◆ Source data
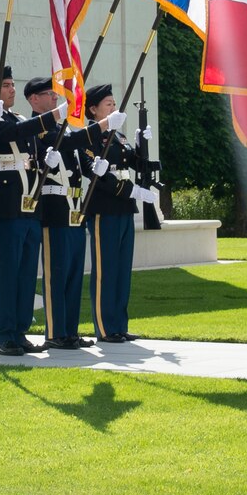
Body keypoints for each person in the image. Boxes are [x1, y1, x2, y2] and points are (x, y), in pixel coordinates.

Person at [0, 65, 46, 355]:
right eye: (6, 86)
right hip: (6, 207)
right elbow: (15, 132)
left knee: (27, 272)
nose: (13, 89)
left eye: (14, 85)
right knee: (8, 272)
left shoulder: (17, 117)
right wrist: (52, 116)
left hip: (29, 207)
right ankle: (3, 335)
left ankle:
* * *
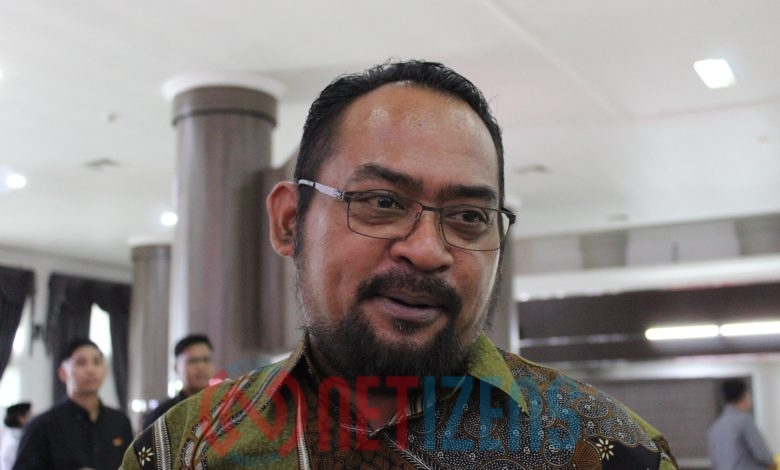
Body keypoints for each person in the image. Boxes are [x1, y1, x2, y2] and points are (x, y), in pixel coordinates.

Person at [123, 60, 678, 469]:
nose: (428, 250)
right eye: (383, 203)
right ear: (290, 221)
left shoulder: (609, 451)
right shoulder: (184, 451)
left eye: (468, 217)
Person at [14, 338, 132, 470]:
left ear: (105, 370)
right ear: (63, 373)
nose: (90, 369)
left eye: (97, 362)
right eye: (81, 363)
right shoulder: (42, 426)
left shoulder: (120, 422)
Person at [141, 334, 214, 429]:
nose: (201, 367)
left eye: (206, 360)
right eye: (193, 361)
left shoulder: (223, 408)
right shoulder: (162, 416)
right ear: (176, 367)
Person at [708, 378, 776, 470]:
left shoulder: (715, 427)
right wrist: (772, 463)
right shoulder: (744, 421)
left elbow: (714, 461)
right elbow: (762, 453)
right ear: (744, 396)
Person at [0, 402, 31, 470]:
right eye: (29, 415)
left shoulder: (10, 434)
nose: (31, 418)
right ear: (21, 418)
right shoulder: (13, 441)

◆ Assigned task
Give back, unchanged, the run of lines in the listing above that begins at the line containing "right ear: (63, 373)" and ends at the line containing "right shoulder: (13, 441)", both included.

◆ Answer
right ear: (63, 373)
nose: (90, 369)
left eye: (97, 362)
right eye: (81, 363)
right shoulder: (42, 426)
left shoulder: (120, 422)
Person at [141, 334, 214, 429]:
nose: (201, 367)
left eye: (206, 360)
right eye: (193, 361)
left shoulder: (223, 408)
right shoulder: (162, 416)
right ear: (176, 367)
Person at [708, 378, 776, 470]:
left shoulder: (715, 427)
right wrist: (772, 463)
right shoulder: (744, 421)
left elbow: (714, 461)
right elbow: (762, 453)
right ear: (744, 396)
Person at [0, 402, 31, 470]:
right eye: (29, 415)
left shoulder: (10, 434)
nose: (31, 418)
right ear: (21, 418)
right shoulder: (13, 441)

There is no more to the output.